More recent example is this reduced picture from www.maximumcompression.com
Last 3 bits are identical, color palette is unrealistically small 4956 colors, while typical photographic picture of that size should have near 300,000 colors. The color data in this image are statistically distributed as text bytes in text documents, which makes text compression algorithms working better than image compression for this picture. The choice is obviously wrong, randomly picked image would be a better choice, but it is used for evaluation of efficiency of image compression for many years.
The corpuses for text categorization look easy and not challenging enough for me. In the 20 newsgroups file 51060 contains words ATHEISM or ATHEIST repeated near 150 times. The corpus is used for programmatic identification of latent topics, and how topic ATHEISM can be latent in in this file? It looks rather as a corpus for testing of key word search.

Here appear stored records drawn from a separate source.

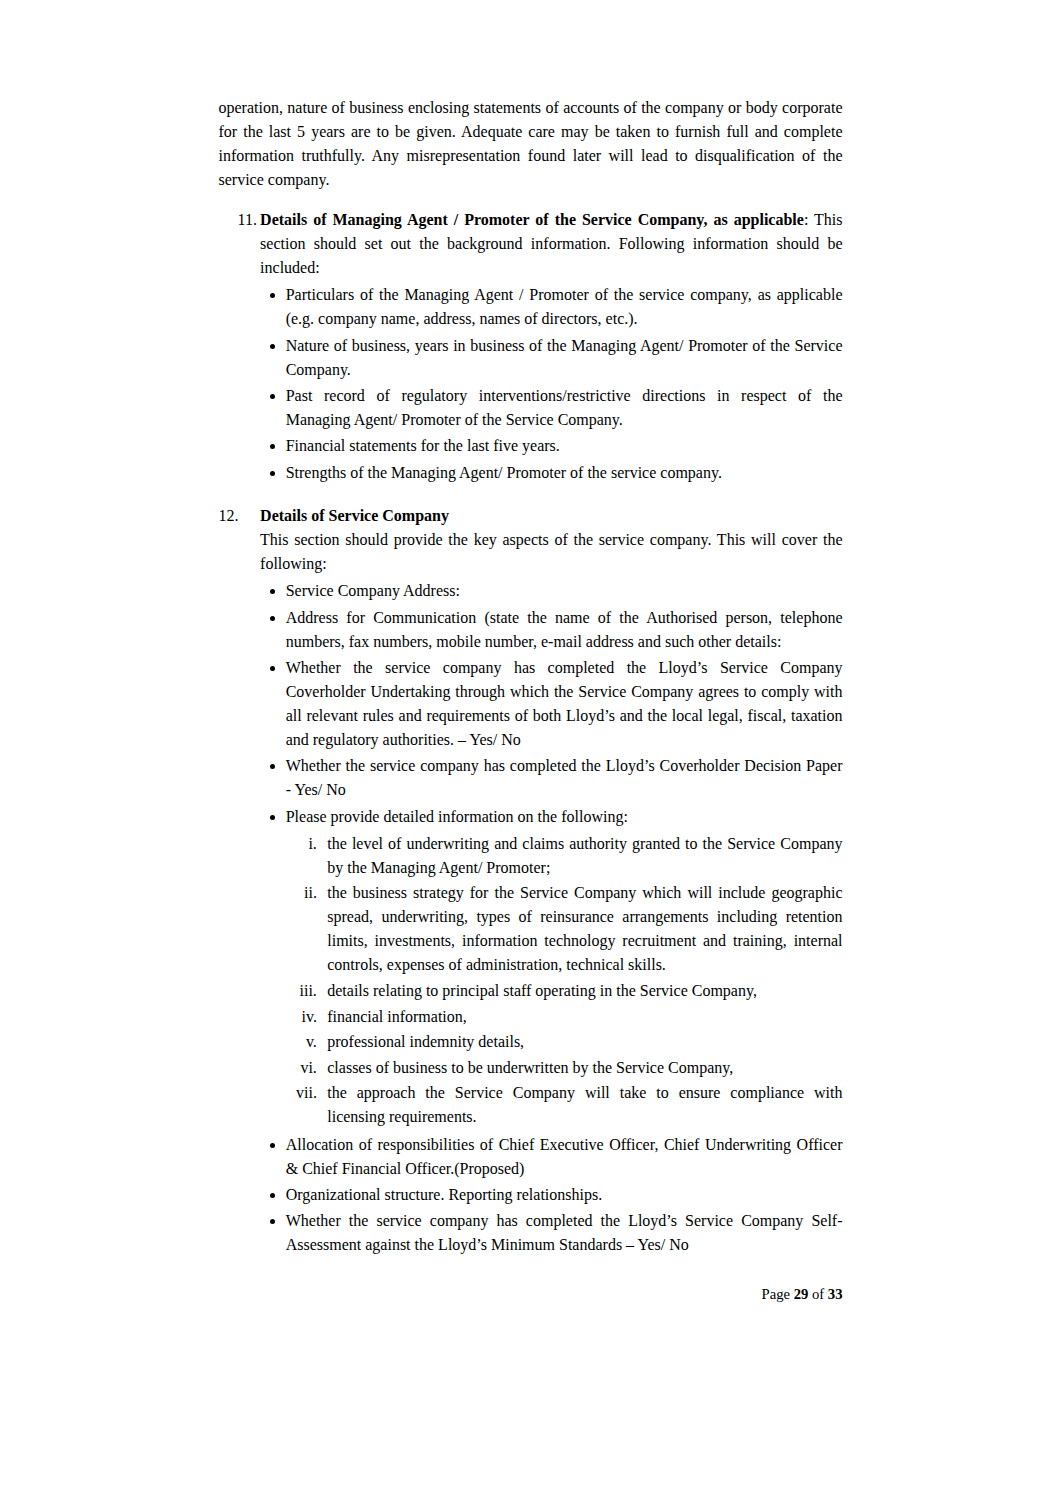operation, nature of business enclosing statements of accounts of the company or body corporate for the last 5 years are to be given. Adequate care may be taken to furnish full and complete information truthfully. Any misrepresentation found later will lead to disqualification of the service company.
11. Details of Managing Agent / Promoter of the Service Company, as applicable: This section should set out the background information. Following information should be included:
Particulars of the Managing Agent / Promoter of the service company, as applicable (e.g. company name, address, names of directors, etc.).
Nature of business, years in business of the Managing Agent/ Promoter of the Service Company.
Past record of regulatory interventions/restrictive directions in respect of the Managing Agent/ Promoter of the Service Company.
Financial statements for the last five years.
Strengths of the Managing Agent/ Promoter of the service company.
12. Details of Service Company
This section should provide the key aspects of the service company. This will cover the following:
Service Company Address:
Address for Communication (state the name of the Authorised person, telephone numbers, fax numbers, mobile number, e-mail address and such other details:
Whether the service company has completed the Lloyd’s Service Company Coverholder Undertaking through which the Service Company agrees to comply with all relevant rules and requirements of both Lloyd’s and the local legal, fiscal, taxation and regulatory authorities. – Yes/ No
Whether the service company has completed the Lloyd’s Coverholder Decision Paper - Yes/ No
Please provide detailed information on the following:
the level of underwriting and claims authority granted to the Service Company by the Managing Agent/ Promoter;
the business strategy for the Service Company which will include geographic spread, underwriting, types of reinsurance arrangements including retention limits, investments, information technology recruitment and training, internal controls, expenses of administration, technical skills.
details relating to principal staff operating in the Service Company,
financial information,
professional indemnity details,
classes of business to be underwritten by the Service Company,
the approach the Service Company will take to ensure compliance with licensing requirements.
Allocation of responsibilities of Chief Executive Officer, Chief Underwriting Officer & Chief Financial Officer.(Proposed)
Organizational structure. Reporting relationships.
Whether the service company has completed the Lloyd’s Service Company Self-Assessment against the Lloyd’s Minimum Standards – Yes/ No
Page 29 of 33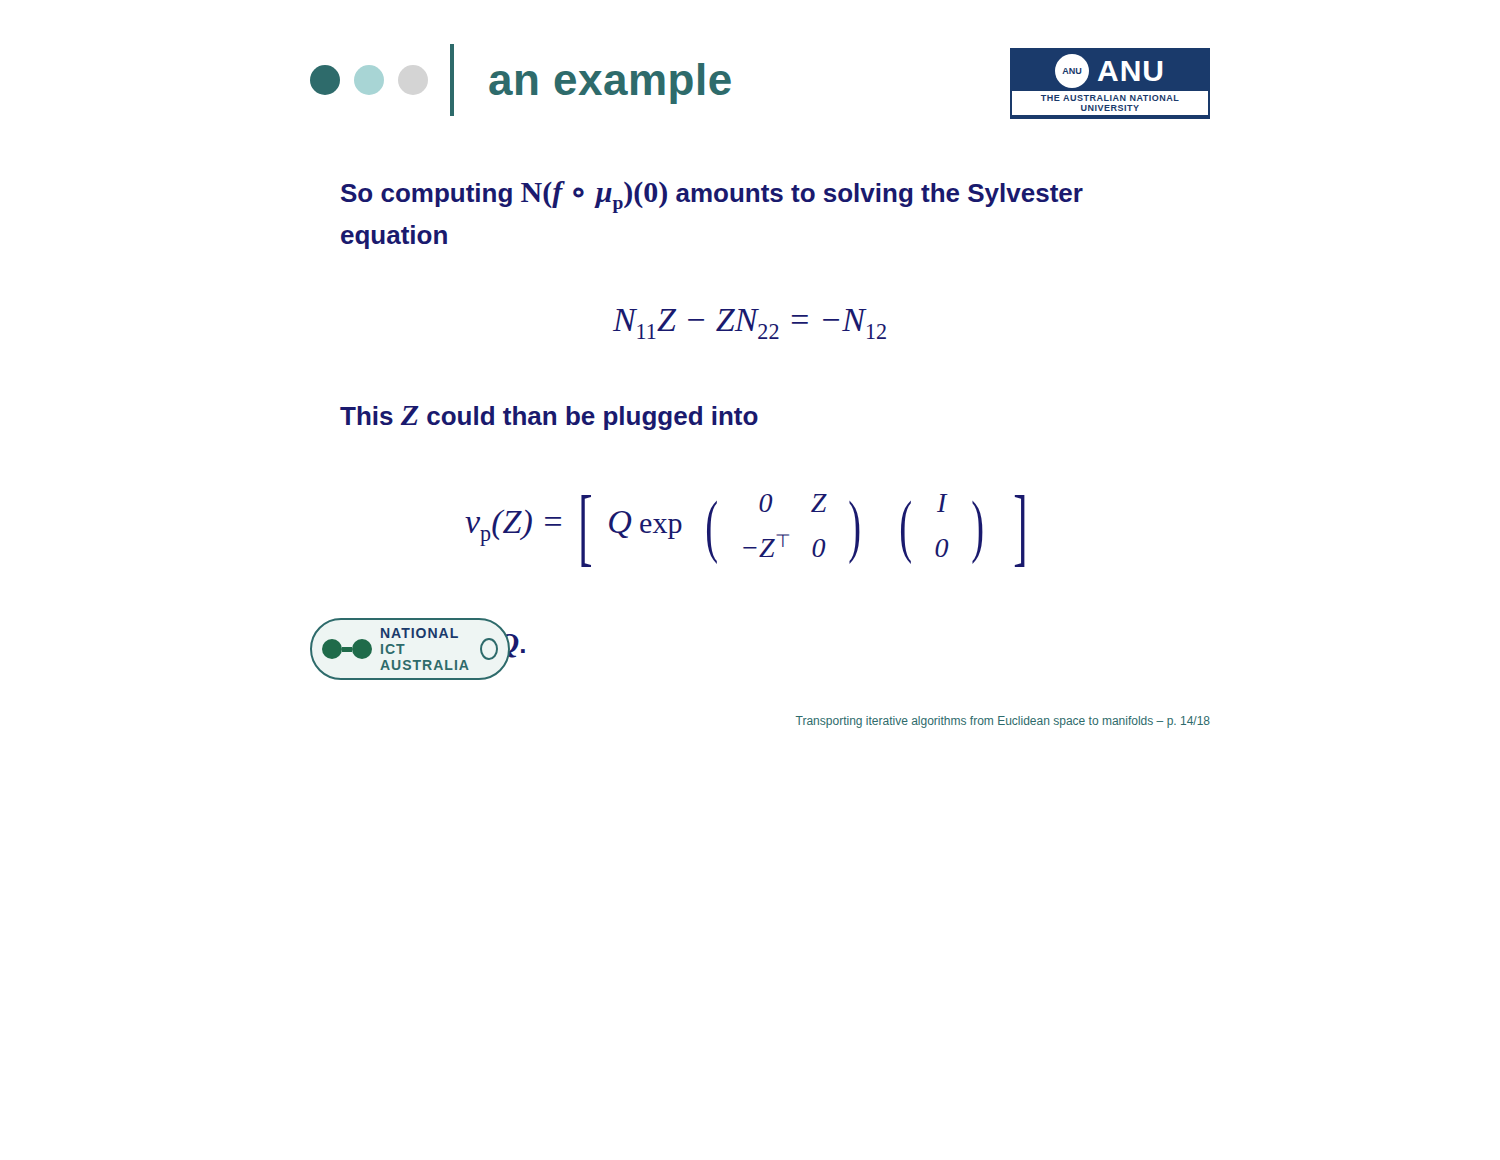an example
ANU
ANU
THE AUSTRALIAN NATIONAL UNIVERSITY
So computing N(f ∘ μp)(0) amounts to solving the Sylvester equation
N11Z − ZN22 = −N12
This Z could than be plugged into
νp(Z) = [ Q exp (
| 0 | Z |
| −Z ⊤ | 0 |
) (
| I |
| 0 |
) ]
to get a new Q.
NATIONAL
ICT AUSTRALIA
Transporting iterative algorithms from Euclidean space to manifolds – p. 14/18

My document corpus is set of technical descriptions of published and granted patents. All patents are assigned a class. This class is assigned to a patent after very careful and timely expertise by a patent examiner, who is an expert in the field. It also may have sub-class and be very close to another class, which makes recognition of the category not that simple. The suggested corpus is small, 128 documents consisting of 8 categories (16 documents in each). All patents are public, so there is no problem with copying and using. Texts in files do not contain the classes or information about inventors or attorneys. There is nothing in the file that can tip about the category besides technical terminology. Although I did not conduct such experiment, but I presume that engineers, familiar with most of 8 industries, used in the CORPUS, will not be able to categorize these documents manually with precision better than 70 percent. Probably USPTO examiner will show better result. The corpus can be downloaded from the link at the top. The structure is very simple. 128 files in a single directory. Each file name, such as C399P7460809.txt, starts from letter C followed by class number, then letter P followed by a patent number. The tested software gets the name of directory, enumerates files and sorts them into categories. After categorization the names of the files in each category can be used for evaluation of precision, which is very convenient for producing an automatic report of accuracy. Needless to say that this corpus is free redistributable because it is public information.
There are some large data corpuses that may be good for testing the performance but not accuracy. For example, publicly available Enron e-mail set. Due to large size it can be used to verify if the program can achieve certain categorization for the reasonable time, but how the accuracy can be estimated. On that reason patents can be used for accuracy test, because they are categorized manually during an examination that lasted several years.